[Opening DATA RECORDS section]

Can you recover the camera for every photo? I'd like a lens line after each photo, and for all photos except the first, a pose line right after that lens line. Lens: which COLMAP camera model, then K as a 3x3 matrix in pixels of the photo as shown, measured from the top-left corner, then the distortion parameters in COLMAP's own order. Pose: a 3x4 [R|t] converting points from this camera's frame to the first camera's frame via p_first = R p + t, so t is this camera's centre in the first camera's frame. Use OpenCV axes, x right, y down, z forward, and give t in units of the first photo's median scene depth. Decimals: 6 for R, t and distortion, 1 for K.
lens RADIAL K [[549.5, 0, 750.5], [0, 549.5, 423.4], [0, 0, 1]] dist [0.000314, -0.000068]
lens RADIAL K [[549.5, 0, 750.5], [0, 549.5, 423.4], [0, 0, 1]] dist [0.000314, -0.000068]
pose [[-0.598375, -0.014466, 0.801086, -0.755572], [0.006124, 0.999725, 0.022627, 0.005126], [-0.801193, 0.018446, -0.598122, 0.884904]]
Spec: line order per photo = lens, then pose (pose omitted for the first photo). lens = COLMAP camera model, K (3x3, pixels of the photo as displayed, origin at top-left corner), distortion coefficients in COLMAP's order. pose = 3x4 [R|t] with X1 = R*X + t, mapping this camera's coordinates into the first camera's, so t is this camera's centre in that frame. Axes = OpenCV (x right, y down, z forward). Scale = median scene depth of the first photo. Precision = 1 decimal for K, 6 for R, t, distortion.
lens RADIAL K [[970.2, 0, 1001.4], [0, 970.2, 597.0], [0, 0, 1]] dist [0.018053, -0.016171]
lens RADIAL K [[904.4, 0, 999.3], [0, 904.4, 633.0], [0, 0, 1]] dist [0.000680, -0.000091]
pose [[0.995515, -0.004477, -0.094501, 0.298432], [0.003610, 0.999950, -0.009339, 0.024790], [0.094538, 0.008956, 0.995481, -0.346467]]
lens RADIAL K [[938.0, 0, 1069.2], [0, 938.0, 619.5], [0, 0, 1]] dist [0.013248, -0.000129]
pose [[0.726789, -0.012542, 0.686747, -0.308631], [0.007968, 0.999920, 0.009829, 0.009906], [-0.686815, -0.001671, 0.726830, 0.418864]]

[Closing DATA RECORDS section]

**PROBLEM DETAILS**
Put all of the rows above into a numbered list, leaving out any blank lines.

**WRITTEN SOLUTION**
1. Can you recover the camera for every photo? I'd like a lens line after each photo, and for all photos except the first, a pose line right after that lens line. Lens: which COLMAP camera model, then K as a 3x3 matrix in pixels of the photo as shown, measured from the top-left corner, then the distortion parameters in COLMAP's own order. Pose: a 3x4 [R|t] converting points from this camera's frame to the first camera's frame via p_first = R p + t, so t is this camera's centre in the first camera's frame. Use OpenCV axes, x right, y down, z forward, and give t in units of the first photo's median scene depth. Decimals: 6 for R, t and distortion, 1 for K.
2. lens RADIAL K [[549.5, 0, 750.5], [0, 549.5, 423.4], [0, 0, 1]] dist [0.000314, -0.000068]
3. lens RADIAL K [[549.5, 0, 750.5], [0, 549.5, 423.4], [0, 0, 1]] dist [0.000314, -0.000068]
4. pose [[-0.598375, -0.014466, 0.801086, -0.755572], [0.006124, 0.999725, 0.022627, 0.005126], [-0.801193, 0.018446, -0.598122, 0.884904]]
5. Spec: line order per photo = lens, then pose (pose omitted for the first photo). lens = COLMAP camera model, K (3x3, pixels of the photo as displayed, origin at top-left corner), distortion coefficients in COLMAP's order. pose = 3x4 [R|t] with X1 = R*X + t, mapping this camera's coordinates into the first camera's, so t is this camera's centre in that frame. Axes = OpenCV (x right, y down, z forward). Scale = median scene depth of the first photo. Precision = 1 decimal for K, 6 for R, t, distortion.
6. lens RADIAL K [[970.2, 0, 1001.4], [0, 970.2, 597.0], [0, 0, 1]] dist [0.018053, -0.016171]
7. lens RADIAL K [[904.4, 0, 999.3], [0, 904.4, 633.0], [0, 0, 1]] dist [0.000680, -0.000091]
8. pose [[0.995515, -0.004477, -0.094501, 0.298432], [0.003610, 0.999950, -0.009339, 0.024790], [0.094538, 0.008956, 0.995481, -0.346467]]
9. lens RADIAL K [[938.0, 0, 1069.2], [0, 938.0, 619.5], [0, 0, 1]] dist [0.013248, -0.000129]
10. pose [[0.726789, -0.012542, 0.686747, -0.308631], [0.007968, 0.999920, 0.009829, 0.009906], [-0.686815, -0.001671, 0.726830, 0.418864]]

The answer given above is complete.